▶ Excerpt
┌────────
Prime Command Input File

The command input file contains a list of keywords that control the execution of the program, one per line. The keywords are listed in the tables below. Generally valid keywords are listed in Table 3 and protocol-specific keywords are listed the following tables. The keywords and values are case-insensitive, except where the case is important, such as for file names.

Table 1. General keywords

Keyword syntax

Description

JOB_TYPE job

Type of job to run. The available options are:

MODEL

Build a structure for a homology model.

REFINE

Refine a structure.

OPLS_VERSION {OPLS2005|OPLS4}

OPLS force field version to use.

REDUN_CUTOFF tol

RMSD cutoff for eliminating redundant conformers, where relevant.

REMOVE_REDUNDANT {true|false}

Where multiple structures can be generated, remove redundant structures, as determined by REDUN_CUTOFF.

Table 2. Keywords for homology model building jobs

Keyword syntax

Description

BUILD_DELETIONS {true|false}

Required. Turn on or off closure of the chain breaks near deletions in the alignment. If not closed, they will remain as chain breaks in the output structure.

BUILD_TRANSITIONS {true|false}

Required. Turn on or off closure of the junctions between templates in multi-template homology modeling jobs. If not closed, they will remain as chain breaks in the output structure.

COMPOSITE_ARRAY string

A string of integers indicating from which template (or, more specifically, from which alignment) coordinates for a given residue should be obtained. Thus, this string of integers must be equal in length to the query sequence being used in the alignment files. COMPOSITE_ARRAY is required for multiple template jobs. It is not required for single template jobs, but if it is present, it is ignored.

FAST_SIDE_OPT {true|false}

Turn on or off fast side chain optimization, in which a set of side chains is selected that has no steric clashes but no energy minimization is performed. Requires SIDE_OPT. Default: false.
└────────
▶ What you will do
• 1. According to the Prime command input file text, what is the default value of FAST_SIDE_OPT?
• 2. Please continue the Prime command input file text from where it stops.

▶ Source data
┌────────
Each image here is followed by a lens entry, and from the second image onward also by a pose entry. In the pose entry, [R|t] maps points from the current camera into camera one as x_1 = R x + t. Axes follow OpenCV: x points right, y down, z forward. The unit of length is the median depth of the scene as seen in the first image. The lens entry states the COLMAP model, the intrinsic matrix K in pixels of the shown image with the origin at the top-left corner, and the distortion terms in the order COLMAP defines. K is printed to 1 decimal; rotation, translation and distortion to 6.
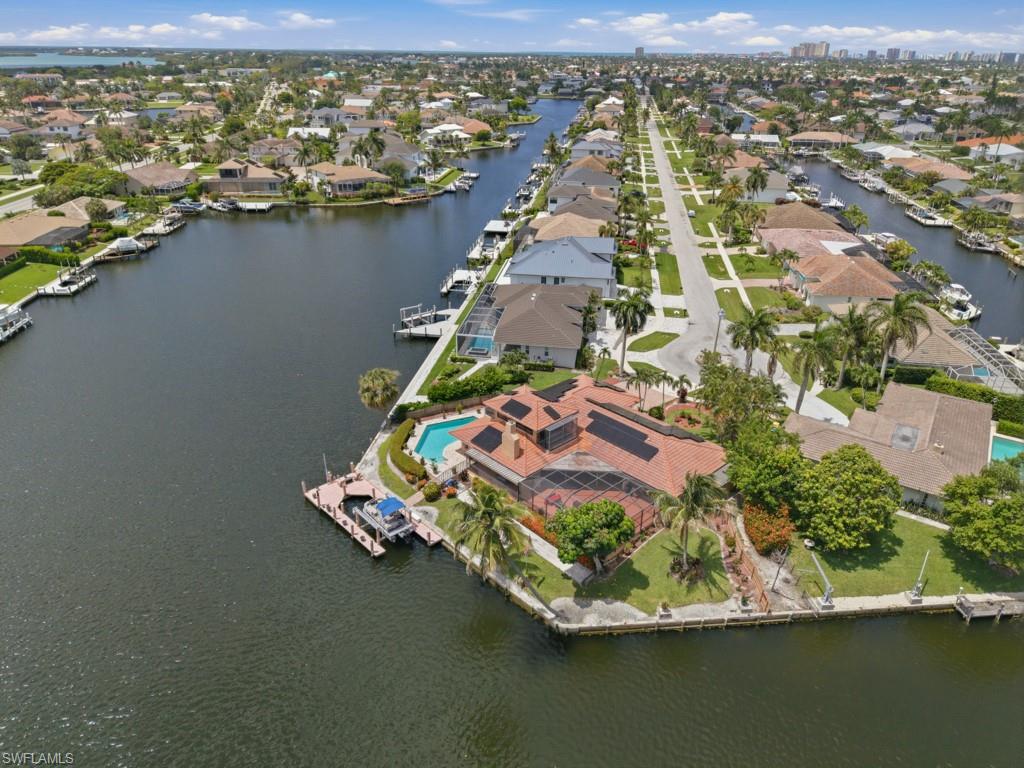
lens RADIAL K [[669.5, 0, 512.0], [0, 669.5, 384.0], [0, 0, 1]] dist [0.013635, -0.009445]
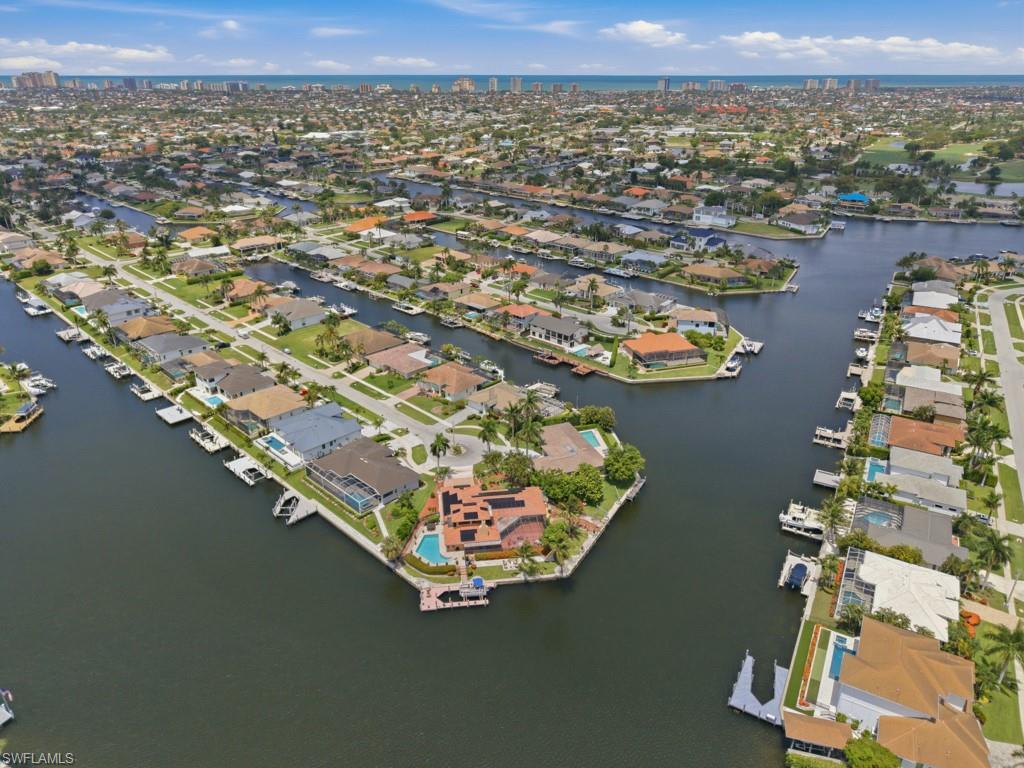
lens RADIAL K [[669.5, 0, 512.0], [0, 669.5, 384.0], [0, 0, 1]] dist [0.013635, -0.009445]
pose [[0.581325, -0.337314, 0.740459, -1.443713], [0.363814, 0.921743, 0.134271, -0.624928], [-0.727805, 0.191334, 0.658552, -0.586428]]
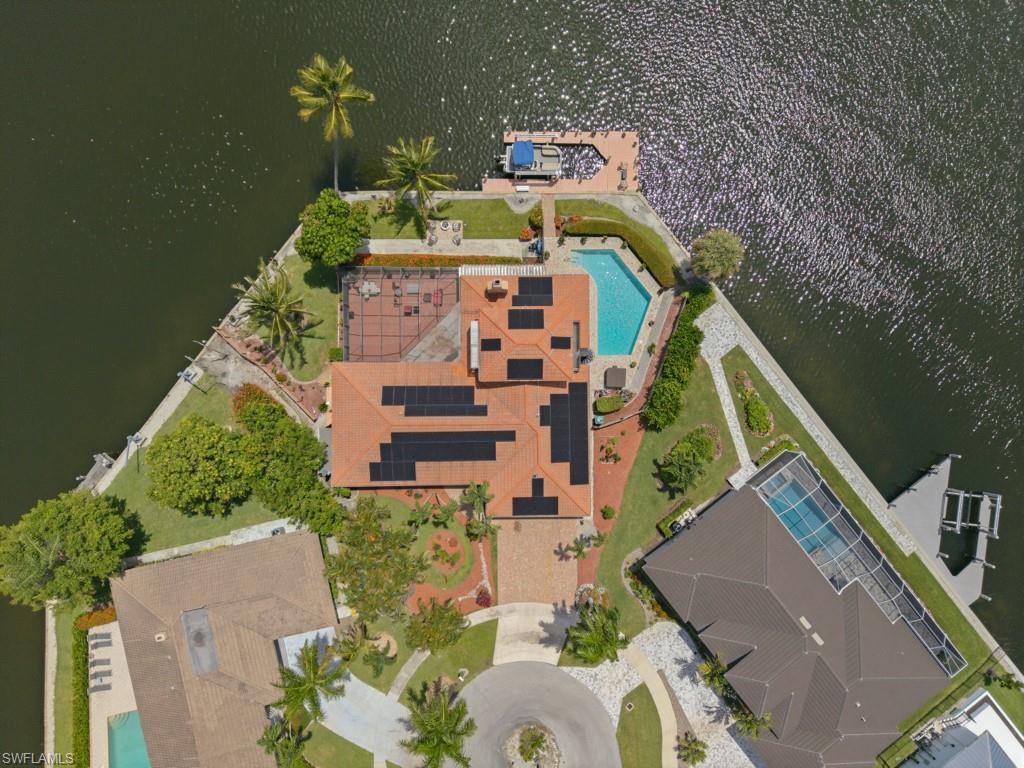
lens RADIAL K [[686.8, 0, 512.0], [0, 686.8, 384.0], [0, 0, 1]] dist [0.011385, -0.001588]
pose [[-0.683390, 0.729388, -0.031151, 0.113565], [-0.341204, -0.281382, 0.896886, -0.810415], [0.645413, 0.623552, 0.441164, 0.730798]]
└────────
▶ Solved tasks
• 1. False.

• 2.
KEEP_ROTAMERS {true|false}

Required. Specifies which side chains to optimize. If true, the rotamers for conserved side chains are preserved, and only non-conserved side chains are predicted. If false, all side chains are predicted. This keyword is ignored if SIDE_OPT is false.

KNOWLEDGE_BASED {true|false}

Specify the method used to build the model: knowledge-based (true), which is faster and does not do any minimization, or energy-based (false), which uses the full model-building capabilities. Default: false.

MAX_INSERTION_SIZE n

Specifies the longest insertion in the alignment that will be built. Insertions longer than this will be omitted, and not appear in the output structure. Residue numbering will reflect the full query sequence however. Default: 1000.

MINIMIZE {true|false}

Turn on or off minimization of regions that were not directly copied from the template structure. These regions primarily include portions of the structure involved in closing gaps or building insertions, but also include any side chains optimized due to the SIDE_OPT keyword. Default: true.

MIN_OVERLAP value

Fraction of van der Waals distance used to define a clash. Smaller values allow structures with worse potential atomic overlaps to be generated. Default: 0.70

NUM_OUTPUT_STRUCT n

Number of output model structures to return. Only valid with KNOWLEDGE_BASED true.

SIDE_OPT {true | false}

Turn on or off a side chain optimization stage. Default: true.

template_ALIGN_FILE    filename

Required. The name of the file containing the alignment between this template and the query. Details on the format are provided in the Examples section below.

template_HETERO_i ligand-spec

Required if a ligand is present. Specifies a ligand to include from this template. The format of the specification is
AAA C:###

where AAA is the ligand’s three letter code, C is its chain ID, ### is its residue number. Multiple ligands from the template are numbered using i as an index, starting from zero.

TEMPLATE_NAME template

Required. A label used to identify a given template in subsequent data fields. For example, if TEMPLATE_NAME is set to 1BPJ_A, other template-specific fields are given as 1BPJ_A_STRUCT_FILE, 1BPJ_A_ALIGN_FILE, and so on.The chain to be used is specified by an underscore and letter suffix: for example, for 1BPJ_A, chain A will be used. The chain suffix must be included in the label.

template_NUMBER n

Required. Used to identify a given template in the COMPOSITE_ARRAY (see below). Numbering goes from 1 to 9.

template_STRUCT_FILE filename

Required. The PDB file to be used for this particular template.

TEMPLATE_RESIDUE_NUMBERS{true|false}

Number the residues in the built structure the same as in the template, as far as possible. Does no apply to consensus modeling. When using multiple templates for a single chain, the residue numbers are taken from the first template. Sequential numbering from 1 is used if the attempt to use template numbering fails.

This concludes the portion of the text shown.